Speaking with VIBE, MIKE said he and Earl came up with the name Pompeii when they and their collaborators were exhausted after a long, hard day’s work in the studio. It’s fitting for a project that manages to be nearly as skillful as it is lethargic. Maybe they should’ve worked together more. Maybe they ought to experiment with vocal delivery. Or maybe that dozed-off aesthetic is just a side effect of making things look too easy.
COLD AS ICE
Swae Lee - "E Off Emotion"
Call me nostalgic, but Swae Lee interpolating a Roscoe Dash classic is chicken soup for my 34-year-old soul. The rest of the album is solid, too, even if I think it’s about time Swae and Slim Jxmmi get back in the fucking studio together.
Fetty Wap - "BossDon" (Feat. Max B)
Shortly after Fetty Wap finally got out of prison, he met up with Max B and recited a classic Biggavel SMACK DVD quote line for line. Everybody with real taste from the tri-state fucks with Max B, and Fetty was clearly no exception. This collab was always coming; they just had to be out of prison at the same time.
Trippie Redd & Young Thug - "Paperbag Boy”
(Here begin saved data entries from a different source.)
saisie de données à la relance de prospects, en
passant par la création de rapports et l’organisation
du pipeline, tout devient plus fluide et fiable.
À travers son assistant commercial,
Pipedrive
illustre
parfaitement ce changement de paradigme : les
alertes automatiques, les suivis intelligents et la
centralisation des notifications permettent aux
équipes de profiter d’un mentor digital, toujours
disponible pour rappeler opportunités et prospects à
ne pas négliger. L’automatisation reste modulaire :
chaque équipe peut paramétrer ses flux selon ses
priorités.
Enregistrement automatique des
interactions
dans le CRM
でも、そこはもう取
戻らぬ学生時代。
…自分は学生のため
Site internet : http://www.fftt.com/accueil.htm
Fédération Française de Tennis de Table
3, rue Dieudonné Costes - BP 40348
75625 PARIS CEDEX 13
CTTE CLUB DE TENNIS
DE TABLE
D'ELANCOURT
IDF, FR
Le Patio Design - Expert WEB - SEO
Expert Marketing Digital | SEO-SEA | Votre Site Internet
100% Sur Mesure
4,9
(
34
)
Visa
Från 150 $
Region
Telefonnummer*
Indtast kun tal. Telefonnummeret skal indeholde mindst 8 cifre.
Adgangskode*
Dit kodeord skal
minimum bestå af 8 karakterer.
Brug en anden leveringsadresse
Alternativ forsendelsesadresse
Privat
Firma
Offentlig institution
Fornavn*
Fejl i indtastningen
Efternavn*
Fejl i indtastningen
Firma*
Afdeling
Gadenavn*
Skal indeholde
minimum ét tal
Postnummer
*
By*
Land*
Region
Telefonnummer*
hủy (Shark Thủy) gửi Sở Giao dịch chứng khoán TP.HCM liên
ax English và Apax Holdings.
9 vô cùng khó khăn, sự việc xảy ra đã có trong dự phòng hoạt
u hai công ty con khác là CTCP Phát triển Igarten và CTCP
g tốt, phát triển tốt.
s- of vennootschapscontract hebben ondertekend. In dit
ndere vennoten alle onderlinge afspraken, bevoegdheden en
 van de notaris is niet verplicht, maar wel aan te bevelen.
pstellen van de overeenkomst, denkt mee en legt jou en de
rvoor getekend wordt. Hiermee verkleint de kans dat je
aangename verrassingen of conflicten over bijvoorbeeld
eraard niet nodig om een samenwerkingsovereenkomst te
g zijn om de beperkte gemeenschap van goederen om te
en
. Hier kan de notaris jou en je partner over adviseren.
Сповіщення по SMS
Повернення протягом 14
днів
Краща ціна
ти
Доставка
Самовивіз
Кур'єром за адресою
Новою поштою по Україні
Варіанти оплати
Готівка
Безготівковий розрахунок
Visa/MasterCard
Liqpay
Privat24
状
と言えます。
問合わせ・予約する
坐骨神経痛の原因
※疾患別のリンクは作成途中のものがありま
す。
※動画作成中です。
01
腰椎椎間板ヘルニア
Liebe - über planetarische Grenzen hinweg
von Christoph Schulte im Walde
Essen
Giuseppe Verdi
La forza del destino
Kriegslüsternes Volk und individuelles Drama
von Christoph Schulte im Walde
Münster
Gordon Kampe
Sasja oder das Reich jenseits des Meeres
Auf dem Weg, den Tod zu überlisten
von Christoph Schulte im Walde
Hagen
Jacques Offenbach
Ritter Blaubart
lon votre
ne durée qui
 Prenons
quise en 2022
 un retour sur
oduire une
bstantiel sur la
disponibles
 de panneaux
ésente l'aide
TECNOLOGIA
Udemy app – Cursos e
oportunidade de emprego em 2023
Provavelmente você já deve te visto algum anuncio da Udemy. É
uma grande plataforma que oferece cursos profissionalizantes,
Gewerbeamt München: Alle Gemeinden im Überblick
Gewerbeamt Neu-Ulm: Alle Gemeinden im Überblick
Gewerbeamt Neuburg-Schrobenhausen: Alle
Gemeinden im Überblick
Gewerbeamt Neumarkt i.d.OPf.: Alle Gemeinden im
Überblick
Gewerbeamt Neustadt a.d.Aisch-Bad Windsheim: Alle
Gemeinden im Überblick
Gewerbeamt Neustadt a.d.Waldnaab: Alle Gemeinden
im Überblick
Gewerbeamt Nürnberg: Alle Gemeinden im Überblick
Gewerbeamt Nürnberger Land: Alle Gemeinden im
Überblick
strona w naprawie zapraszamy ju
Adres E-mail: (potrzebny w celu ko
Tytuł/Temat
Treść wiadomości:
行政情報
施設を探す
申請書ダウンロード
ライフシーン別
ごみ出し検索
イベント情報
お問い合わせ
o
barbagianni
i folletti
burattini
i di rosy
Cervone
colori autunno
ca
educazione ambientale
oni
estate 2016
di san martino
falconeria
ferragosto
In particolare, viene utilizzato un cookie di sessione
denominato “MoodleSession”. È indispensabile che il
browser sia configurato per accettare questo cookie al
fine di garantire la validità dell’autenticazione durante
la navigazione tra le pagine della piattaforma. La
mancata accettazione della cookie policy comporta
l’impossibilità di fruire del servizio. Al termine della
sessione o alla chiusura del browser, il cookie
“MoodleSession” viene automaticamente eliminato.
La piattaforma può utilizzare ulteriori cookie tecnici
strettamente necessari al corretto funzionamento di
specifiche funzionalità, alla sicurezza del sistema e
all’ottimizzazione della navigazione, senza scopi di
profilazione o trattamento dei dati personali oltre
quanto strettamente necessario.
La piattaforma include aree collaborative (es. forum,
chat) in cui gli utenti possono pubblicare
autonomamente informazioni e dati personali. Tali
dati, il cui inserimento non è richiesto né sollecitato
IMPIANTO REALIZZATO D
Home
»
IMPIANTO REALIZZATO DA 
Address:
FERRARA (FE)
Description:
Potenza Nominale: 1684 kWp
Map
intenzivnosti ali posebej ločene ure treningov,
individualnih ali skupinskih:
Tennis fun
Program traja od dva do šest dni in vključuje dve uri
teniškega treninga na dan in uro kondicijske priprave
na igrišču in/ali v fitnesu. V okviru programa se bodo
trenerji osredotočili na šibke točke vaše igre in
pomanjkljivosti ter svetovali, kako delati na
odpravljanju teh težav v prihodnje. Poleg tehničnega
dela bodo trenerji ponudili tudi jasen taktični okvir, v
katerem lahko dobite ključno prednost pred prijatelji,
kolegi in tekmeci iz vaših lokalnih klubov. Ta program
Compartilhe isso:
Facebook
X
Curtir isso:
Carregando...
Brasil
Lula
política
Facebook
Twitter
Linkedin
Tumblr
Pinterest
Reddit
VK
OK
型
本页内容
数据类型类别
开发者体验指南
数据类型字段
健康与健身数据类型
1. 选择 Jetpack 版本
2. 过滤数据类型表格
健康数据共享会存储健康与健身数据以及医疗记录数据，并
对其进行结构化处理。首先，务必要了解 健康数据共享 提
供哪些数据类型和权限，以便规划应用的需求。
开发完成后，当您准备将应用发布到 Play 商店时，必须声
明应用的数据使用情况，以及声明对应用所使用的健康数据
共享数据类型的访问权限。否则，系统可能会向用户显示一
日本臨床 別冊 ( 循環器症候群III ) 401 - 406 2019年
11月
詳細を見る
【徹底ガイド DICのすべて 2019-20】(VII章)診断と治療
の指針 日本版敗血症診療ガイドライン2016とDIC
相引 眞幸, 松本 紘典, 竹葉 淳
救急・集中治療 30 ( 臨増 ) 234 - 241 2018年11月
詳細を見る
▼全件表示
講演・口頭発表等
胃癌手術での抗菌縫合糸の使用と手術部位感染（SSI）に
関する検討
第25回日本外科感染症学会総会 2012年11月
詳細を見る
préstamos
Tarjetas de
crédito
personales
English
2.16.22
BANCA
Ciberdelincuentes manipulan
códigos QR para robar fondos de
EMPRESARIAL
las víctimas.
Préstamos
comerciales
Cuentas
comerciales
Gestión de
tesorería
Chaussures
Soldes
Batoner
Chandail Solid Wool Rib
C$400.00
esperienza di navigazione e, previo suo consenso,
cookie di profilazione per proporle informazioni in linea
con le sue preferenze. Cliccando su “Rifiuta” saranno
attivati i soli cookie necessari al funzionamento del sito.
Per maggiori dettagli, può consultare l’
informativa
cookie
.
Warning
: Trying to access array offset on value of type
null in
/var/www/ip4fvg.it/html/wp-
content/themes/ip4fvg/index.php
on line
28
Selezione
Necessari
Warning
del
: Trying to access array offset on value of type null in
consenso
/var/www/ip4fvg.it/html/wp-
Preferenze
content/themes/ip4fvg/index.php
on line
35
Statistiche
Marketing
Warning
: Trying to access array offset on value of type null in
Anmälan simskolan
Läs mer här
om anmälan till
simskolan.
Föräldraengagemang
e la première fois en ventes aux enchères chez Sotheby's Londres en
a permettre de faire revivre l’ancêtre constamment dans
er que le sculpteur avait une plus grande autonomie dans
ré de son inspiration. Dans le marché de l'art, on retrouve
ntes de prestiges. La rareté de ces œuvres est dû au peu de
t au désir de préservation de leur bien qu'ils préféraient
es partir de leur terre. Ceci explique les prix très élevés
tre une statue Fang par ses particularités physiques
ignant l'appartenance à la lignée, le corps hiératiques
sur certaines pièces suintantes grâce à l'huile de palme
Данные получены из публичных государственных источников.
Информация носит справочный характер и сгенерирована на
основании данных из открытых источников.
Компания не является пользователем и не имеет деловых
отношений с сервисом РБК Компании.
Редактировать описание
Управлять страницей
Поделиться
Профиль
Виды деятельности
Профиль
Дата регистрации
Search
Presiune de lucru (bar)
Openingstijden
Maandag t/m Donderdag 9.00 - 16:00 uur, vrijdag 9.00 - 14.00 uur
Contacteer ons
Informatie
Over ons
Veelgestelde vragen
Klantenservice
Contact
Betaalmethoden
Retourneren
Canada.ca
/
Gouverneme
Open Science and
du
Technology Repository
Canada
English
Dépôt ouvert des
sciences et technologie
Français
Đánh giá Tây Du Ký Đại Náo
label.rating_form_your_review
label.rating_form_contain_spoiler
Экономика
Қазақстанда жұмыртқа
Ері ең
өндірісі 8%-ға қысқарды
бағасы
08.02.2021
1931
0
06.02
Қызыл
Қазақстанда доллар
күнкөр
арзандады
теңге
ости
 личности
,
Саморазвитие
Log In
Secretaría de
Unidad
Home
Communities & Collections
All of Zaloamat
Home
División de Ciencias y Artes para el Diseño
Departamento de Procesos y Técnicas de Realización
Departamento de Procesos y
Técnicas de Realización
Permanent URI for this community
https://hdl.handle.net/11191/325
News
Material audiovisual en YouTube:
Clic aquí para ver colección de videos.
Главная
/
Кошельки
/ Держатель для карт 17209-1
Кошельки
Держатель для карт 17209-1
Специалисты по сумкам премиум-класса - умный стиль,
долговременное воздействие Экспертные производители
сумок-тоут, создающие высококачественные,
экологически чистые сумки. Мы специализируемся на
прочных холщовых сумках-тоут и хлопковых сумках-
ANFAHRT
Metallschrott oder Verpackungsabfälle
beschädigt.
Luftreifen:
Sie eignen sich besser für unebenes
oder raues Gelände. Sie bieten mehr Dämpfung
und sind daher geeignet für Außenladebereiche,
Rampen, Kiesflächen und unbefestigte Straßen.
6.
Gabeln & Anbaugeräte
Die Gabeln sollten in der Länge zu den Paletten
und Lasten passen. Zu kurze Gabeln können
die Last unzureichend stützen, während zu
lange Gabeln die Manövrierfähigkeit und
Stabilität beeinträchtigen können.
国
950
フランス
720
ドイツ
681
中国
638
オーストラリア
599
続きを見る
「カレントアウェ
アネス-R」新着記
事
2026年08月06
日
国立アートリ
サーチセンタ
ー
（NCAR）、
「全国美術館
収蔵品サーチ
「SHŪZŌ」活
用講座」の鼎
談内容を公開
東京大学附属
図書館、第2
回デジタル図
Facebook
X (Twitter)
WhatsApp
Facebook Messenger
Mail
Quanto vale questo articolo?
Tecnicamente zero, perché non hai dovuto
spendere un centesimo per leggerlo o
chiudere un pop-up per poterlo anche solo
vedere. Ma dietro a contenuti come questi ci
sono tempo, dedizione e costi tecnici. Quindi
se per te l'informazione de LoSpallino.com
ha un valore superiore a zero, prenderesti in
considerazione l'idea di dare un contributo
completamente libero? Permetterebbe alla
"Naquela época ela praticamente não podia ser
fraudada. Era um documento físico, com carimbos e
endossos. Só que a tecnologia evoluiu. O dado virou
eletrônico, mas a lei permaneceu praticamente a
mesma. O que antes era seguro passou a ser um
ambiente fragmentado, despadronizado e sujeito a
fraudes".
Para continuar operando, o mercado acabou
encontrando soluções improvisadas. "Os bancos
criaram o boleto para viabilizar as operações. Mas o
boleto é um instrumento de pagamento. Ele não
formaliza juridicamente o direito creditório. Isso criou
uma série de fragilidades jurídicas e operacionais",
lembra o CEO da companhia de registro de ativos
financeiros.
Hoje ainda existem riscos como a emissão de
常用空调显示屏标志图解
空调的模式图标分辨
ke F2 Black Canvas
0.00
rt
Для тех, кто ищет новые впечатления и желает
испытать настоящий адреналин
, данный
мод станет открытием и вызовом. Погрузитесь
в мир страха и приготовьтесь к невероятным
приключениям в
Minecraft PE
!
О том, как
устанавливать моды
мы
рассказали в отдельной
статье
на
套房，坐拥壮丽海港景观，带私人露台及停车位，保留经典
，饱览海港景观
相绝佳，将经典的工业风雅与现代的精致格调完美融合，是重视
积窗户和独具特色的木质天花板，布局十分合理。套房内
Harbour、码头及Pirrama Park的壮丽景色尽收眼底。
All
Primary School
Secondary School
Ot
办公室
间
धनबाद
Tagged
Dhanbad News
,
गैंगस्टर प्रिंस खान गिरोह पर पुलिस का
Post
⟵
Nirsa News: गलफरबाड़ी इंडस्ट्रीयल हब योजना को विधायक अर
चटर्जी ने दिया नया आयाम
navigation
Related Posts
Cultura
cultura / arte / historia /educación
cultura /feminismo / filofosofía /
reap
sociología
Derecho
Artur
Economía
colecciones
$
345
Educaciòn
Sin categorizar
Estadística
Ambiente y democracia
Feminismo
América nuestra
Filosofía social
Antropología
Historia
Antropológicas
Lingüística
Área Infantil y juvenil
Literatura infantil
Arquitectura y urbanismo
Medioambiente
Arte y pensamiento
Little by little, Thugger is regaining his form. This Trippie collab is an example that he can make music that will make you forget whatever UY Scuti was. Trippie’s hook is solidly infectious, but Thugger’s playboy shit talk is what I keep returning to.
T.I. - "Trauma Bond"
I’m not sure any rapper’s successfully returned to music after an extended stay in podcast land, but after "Let Em Know" and his newly released single, "Trauma Bond," it looks like T.I. has a very real chance. His latest doesn’t go quite as hard as "Let Em Know," but the HBCU horns and Tip's decisiveness make it soar.
Wiz Khalifa & Curren$y - "Jet Life Taylor"
Between the Swae Lee, Trippie, and Thugger drops, it’s a good time to be a middle aged millennial. Wiz and Curren$y’s "Jet Life Taylor" could’ve been made in 2013 and I wouldn’t be surprised at all. I mean that as an endorsement, of course.
Yeat - "Griddlë" (Feat. Don Toliver)
Note to universe: We need more alien strip club anthems from Yeat.
BossMan Dlow - "Nothin Like Me"
BossMan Dlow remains one of the funniest flexers in the game. "250, look pretty, I'm walkin' 'round like the bank/ Bought a jacket, couldn't fit it, 3,500 down the drain" made my day enough to write it down as soon as I heard it.
Juvenile - "Reunion” (Feat. Birdman & B.G.)
I spoke to Juvenile last summer about how he avoided being a washed rapper in middle age. His answer? Well, just rap your age. He does so on Boiling Point, a project that’s wholesome and nostalgic yet grounded in the present. The album is solid overall, but hearing him link up with Birdman and B.G. again is a special thrill.
41 - "Addicted" (Feat. Fivio Foreign)
Give up on 41 if you want to, but “Addicted” is exactly the stylish, raunchy single the world needs during these dark times. And Fivio is … something else most of the time, but he remains a lovely accessory for ratchet shit.
Latto - "Business & Personal (Intro)"
I’m up and down with her output, but Latto did her thing on this one, with introspective bars and neat rap syntax I always kinda fuck with. Congrats on the pregnancy, too.